The heavy smoke from Canadian fires that colored the skies and forced Americans along the East Coast to stay indoors was sufficiently ominous to have come from some threatening tale about the coming environmental apocalypse.
In fact, it is very close to a novel I recently read that described a similar event, although the danger was from a giant dust storm that had scraped off the topsoil of Texas and Oklahoma to create an atmospheric slurry that engulfs New York and Washington, D.C.
I’m now awaiting other scenes from similar novels to become reality. You see, over the past year or so, I’ve read several large novels of what seems to be a growing category: science-fiction about the global environmental collapse now likely to happen within the lifetime of most readers. The stories are set in this century, often starting in this decade.
Many of the characters are identical to those featured in mainstream fiction. They work in offices, spend too much time with social media, work too hard and have difficult relationships with some family members. Like us, they live in a world of melting ice caps, uncontrollable wildfires, populations fleeing drought-ravaged land, deadly heat domes, hurricanes of unprecedented size and more fearsome natural phenomena. However, unlike today, the combined destructiveness of climate change is undeniable.
These novels – “The Deluge” by Stephen Markley, “The Ministry for the Future” by Kim Stanley Robinson and “Termination Shock” by Neal Stephenson – are filled with powerful, made-for-IMAX set pieces – a wildfire that incinerates Los Angeles, starting with the iconic Hollywood sign; a massive storm that overcomes the surge walls designed to prevent The Netherlands from flooding; and a heat dome that sits over a city in India long enough to kill 20 million inhabitants.
What they also have in common is an undercurrent of hope. Each has descriptions of steps taken to reverse the environmental damage. This is consistent with the claim made in many quarters today that the fixes needed to reverse climate change already exist. In fact, it matches a belief I encounter in conversations I have with leading ESG experts: Our society is reacting too slowly to avert climate catastrophe, so we will almost certainly turn to geo-engineering steps such as seeding sulfur dioxide into the atmosphere to block sunlight.
The novels also touch on the economic and political factors that have prevented the world from making changes to stop global warming. The arguments on both sides are very close to the ones we hear today, except they take place at a time when society is battling the effects of climate change with an intensity equivalent to war. Life goes on. Businesspeople still seek to make profits. Politicians still cater to their constituencies with maddening single-mindedness.

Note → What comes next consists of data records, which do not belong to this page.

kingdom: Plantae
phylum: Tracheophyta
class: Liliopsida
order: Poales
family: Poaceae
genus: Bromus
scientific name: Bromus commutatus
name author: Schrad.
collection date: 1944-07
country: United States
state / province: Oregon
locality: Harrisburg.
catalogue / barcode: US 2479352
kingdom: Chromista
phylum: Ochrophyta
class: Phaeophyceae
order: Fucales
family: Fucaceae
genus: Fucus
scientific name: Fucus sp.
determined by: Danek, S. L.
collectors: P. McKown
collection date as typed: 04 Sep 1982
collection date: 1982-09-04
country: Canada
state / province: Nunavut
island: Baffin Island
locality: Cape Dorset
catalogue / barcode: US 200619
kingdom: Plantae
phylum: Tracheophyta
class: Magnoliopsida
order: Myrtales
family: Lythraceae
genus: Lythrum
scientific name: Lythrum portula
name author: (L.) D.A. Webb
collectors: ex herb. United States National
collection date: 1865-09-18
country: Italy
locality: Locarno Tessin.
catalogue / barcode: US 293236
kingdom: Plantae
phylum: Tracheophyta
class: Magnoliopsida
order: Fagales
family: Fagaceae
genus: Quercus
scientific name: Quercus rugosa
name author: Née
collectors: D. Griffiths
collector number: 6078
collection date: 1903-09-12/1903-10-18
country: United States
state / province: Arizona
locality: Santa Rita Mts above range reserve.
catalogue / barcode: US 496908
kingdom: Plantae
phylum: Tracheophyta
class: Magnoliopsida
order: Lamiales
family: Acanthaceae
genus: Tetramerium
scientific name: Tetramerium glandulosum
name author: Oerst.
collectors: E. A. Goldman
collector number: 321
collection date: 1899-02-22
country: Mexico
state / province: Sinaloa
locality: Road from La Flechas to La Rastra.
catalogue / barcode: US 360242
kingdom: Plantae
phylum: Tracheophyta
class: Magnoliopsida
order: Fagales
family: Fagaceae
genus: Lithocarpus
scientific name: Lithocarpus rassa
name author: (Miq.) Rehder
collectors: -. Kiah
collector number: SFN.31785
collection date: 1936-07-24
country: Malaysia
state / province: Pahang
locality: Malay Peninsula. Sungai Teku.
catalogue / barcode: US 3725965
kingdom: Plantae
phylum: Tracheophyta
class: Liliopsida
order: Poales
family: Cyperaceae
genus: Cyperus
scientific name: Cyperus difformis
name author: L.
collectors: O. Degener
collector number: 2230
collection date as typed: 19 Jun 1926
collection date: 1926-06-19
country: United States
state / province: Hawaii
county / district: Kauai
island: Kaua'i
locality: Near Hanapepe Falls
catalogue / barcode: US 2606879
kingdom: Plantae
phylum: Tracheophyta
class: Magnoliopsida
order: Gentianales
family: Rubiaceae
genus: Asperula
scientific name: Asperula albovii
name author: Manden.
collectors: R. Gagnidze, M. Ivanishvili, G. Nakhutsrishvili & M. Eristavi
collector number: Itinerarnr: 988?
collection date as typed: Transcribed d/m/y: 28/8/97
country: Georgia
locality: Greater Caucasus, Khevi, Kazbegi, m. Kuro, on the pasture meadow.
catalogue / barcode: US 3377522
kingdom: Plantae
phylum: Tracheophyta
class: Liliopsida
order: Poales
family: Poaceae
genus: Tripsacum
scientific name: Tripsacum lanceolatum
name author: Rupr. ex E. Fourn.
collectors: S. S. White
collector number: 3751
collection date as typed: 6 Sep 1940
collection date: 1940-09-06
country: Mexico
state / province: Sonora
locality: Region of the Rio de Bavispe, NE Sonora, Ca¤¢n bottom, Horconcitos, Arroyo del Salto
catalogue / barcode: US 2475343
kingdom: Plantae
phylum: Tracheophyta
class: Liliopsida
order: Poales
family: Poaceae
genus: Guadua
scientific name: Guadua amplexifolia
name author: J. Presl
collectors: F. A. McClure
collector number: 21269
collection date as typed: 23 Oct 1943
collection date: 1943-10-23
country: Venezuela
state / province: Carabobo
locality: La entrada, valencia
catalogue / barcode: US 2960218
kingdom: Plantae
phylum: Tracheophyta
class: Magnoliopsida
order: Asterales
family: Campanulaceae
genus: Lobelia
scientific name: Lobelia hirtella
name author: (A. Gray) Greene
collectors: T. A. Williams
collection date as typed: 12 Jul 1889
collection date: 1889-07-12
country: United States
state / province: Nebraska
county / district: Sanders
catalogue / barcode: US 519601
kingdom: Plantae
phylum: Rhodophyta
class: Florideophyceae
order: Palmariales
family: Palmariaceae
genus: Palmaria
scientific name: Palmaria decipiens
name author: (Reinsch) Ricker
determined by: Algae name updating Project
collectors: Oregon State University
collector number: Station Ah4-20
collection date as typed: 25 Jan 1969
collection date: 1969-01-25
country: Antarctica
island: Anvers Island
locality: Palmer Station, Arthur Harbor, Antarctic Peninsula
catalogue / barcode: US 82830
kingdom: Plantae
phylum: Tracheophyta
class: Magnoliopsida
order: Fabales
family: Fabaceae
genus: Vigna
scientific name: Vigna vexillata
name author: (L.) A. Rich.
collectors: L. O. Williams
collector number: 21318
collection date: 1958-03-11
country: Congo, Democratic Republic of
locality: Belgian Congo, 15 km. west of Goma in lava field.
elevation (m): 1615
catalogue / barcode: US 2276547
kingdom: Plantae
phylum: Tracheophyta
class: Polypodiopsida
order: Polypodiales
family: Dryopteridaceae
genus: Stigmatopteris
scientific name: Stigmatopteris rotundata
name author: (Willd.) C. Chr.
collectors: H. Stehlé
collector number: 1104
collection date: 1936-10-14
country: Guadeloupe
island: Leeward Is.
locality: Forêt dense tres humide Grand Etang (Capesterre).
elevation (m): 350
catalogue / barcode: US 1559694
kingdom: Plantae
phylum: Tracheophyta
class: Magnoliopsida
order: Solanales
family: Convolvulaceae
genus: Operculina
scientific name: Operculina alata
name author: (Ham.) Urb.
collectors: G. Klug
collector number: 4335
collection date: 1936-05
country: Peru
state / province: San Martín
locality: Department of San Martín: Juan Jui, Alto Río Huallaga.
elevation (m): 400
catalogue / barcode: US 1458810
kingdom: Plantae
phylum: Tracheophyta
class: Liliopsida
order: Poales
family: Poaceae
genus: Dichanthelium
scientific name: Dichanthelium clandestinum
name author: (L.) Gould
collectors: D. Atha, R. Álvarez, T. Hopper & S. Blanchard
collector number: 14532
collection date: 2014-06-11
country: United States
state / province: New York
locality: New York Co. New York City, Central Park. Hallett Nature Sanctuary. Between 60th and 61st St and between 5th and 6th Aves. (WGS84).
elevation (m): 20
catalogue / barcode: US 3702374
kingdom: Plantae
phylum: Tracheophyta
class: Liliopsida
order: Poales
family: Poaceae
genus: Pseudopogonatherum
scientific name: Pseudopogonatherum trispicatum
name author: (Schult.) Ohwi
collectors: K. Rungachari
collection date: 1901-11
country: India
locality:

Why am I describing these novels in such detail? Because I think that they are but the vanguard of many more novels addressing climate change, and I believe this trend reflects a deeper truth – our environmental predicament is simply too expansive a topic, too technical and expressed through too many facts for most people to comprehend and analyze on their own. The best vehicle to engage the public about the unfolding environmental catastrophe is fiction.
There is a rich history of novelists informing and activating society through works of fiction. Charles Dickens wrote movingly about the plight of the poor, especially child laborers. Upton Sinclair exposed dangers of the meat packing industry in “The Jungle.” John Steinbeck’s “Grapes of Wrath” portrayed the social and economic conditions battering the lives of tenant sharecroppers during the Great Depression. Ralph Ellison’s “The Invisible Man” tells a story of a Black man battered by racism in the United States. There are countless other examples, of course.
The three novels I described earlier are not just being tracked by publishing industry insiders. They are being read and seriously discussed by leading environmental experts. Two of the titles were recommended to me by people who attend Davos and Committee on Planetary Protection (COPP) meetings. Actress Jane Fonda – now focusing on environmental activism – told the Wall Street Journal last month that she was reading “The Ministry of the Future.” Make of this what you will.
“I think climate change is well-suited for fictional application because it is, at its core, a human problem.”
I think climate change is well-suited for fictional application because it is, at its core, a human problem. We unwittingly started global warming when we entered the industrial age, and sharply accelerated it through globalization. We have devised the remedies and yet we are blocking their application, all for very human reasons.
The question underpinning the three novels and many more to come is whether humanity can survive and overcome an existential problem of its own making. If that can’t get people engaged, I don’t know what will.